Enerji riski
Naci İRİS
Elektrik Yüksek Müh. & İşletme Bilim Uzmanı
İnsanoğlu gerçekten çabuk unutan bir varlık. 2023 yılı için yaşanabilecek önemli risklerden birisi olarak Enerji görülürken 2024 için ilk on içerisinde toplumun enerji diye bir kaygısı kalmadı. “Riskonnect Risk Yönetimi” markasının Türkiye partneri olan “GRC Management”, Prof. Dr. Davut Pehlivanlı’ya Türkiye Risk Raporu hazırlattırıyor. Bu ay içerisinde bu raporların beşincisi yayınlandı ve 2024 riskleri ile önceki yıllara göre risk algılarının değişimini inceliyor.
Olasılık açısından son üç yıldır ilk iki sırayı piyasalar ve döviz riski işgal ederken bu yıl ilk iki sırayı personel problemleri ve bölgesel çatışmalar riskleri doldurdu. Artık döviz önemli bir risk olmaktan çıktı, gündemden düştü. Sahte haberler riski sıyrılarak ilk 5 te yerini aldı. Ama en önemlisi Rusya-Ukrayna Savaşı nedeniyle enerji riski başta Avrupa olmak üzere tüm dünyayı etkileyen bir risk iken savaş bitmese de gündemden hızla düştü.
Evet, gerçekten bu normalden fazla önemsenen bir risk miydi, yoksa aslında bu risk halen üst seviyede devam ettiği halde algılarla gündemden düşürüldü mü? Hani sahte haberler riskinin daha ön plana çıktığı bu dönemde algılar bizi bu düşünceden, bu endişeden uzaklaştırdı mı?

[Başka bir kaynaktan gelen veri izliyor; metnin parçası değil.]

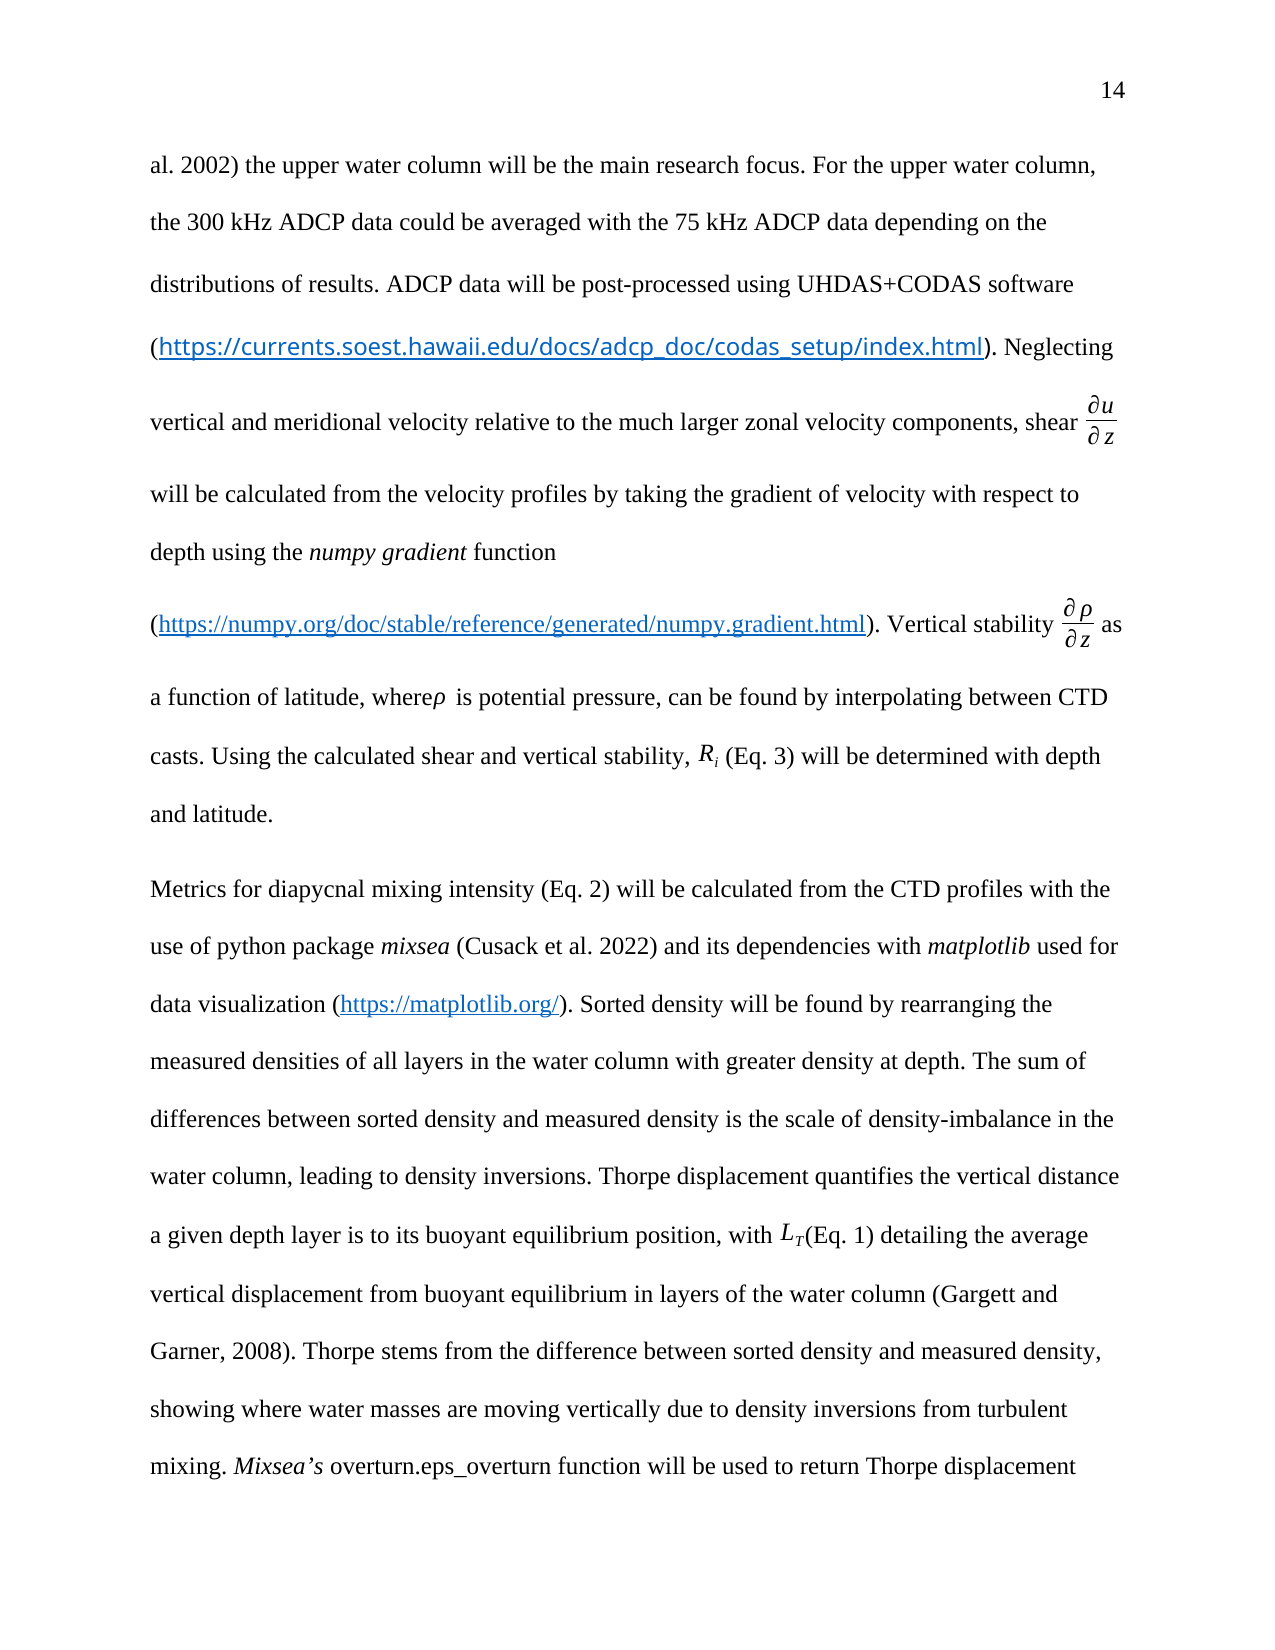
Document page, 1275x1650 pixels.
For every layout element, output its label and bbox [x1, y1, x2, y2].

text [150, 150, 1125, 828]
text [150, 874, 1125, 1480]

Katılımcılara enerji krizlerinin gelecek 5 yıl içinde devamı sorgulandığında, katılımcıların %70’i Yüksek ve Çok Yüksek ihtimalle enerji kaynaklı problemlerin devam edeceği kanaatinde olduklarını ifade etmekte de fayda var.
Nasıl ki büyük savaşlar büyük icatların kapısını aralamış. Benzer şekilde bu savaş da enerji riskini kısa sürede tüm varlığıyla hissettirdi. Ardından hızla çözüm arayışları… Birçok gelişmiş ülke gerek kendi ülkelerinde gerek başka ülkelerle şirketler birliği (konsorsiyum) kurarak alternatif enerji üretme arayışlarına girdi. Alternatif enerji çoğu zaman rüzgâr ve güneş oldu. Ama bu arayışlar yerini büyük projelere bıraktı. Gelişmiş ülkeler henüz tam anlamıyla enerji sorununu çözmedilerse bile projeler yürüyor. Geleceğe enerji penceresinden güvenle bakıyorlar ve içleri rahat.
Ülkemiz enerji krizi ile Avrupa kadar karşı karşıya kalmasa da çıkarttığı dersler sonucu gerek enerji yatırımlarına yönelme anlamında, gerekse hükümetin enerji yatırımlarını planlaması anlamında önemli adımlar attı ve atmaya devam ediyor. Enerji riskinden sıyrılma hususunda Avrupa ile benzer rahatlıktayız.
Bunca haraketliliğin ardında enerji krizi, elektrikli araç sektöründe dönüşümü hızlandırdı ve elektrikli araç piyasası beklenilenin çok üzerinde yükselişini sürdürüyor. Elektrikli araç sayısının artışıyla ne tür problemlerle yüzleşeceğimiz ise çok sorgulanmıyor.
Risklere değinmişken etki açısından ulusal olarak personel problemleri ile birlikte su krizleri ve doğal afet risklerini görmezden gelmeyelim.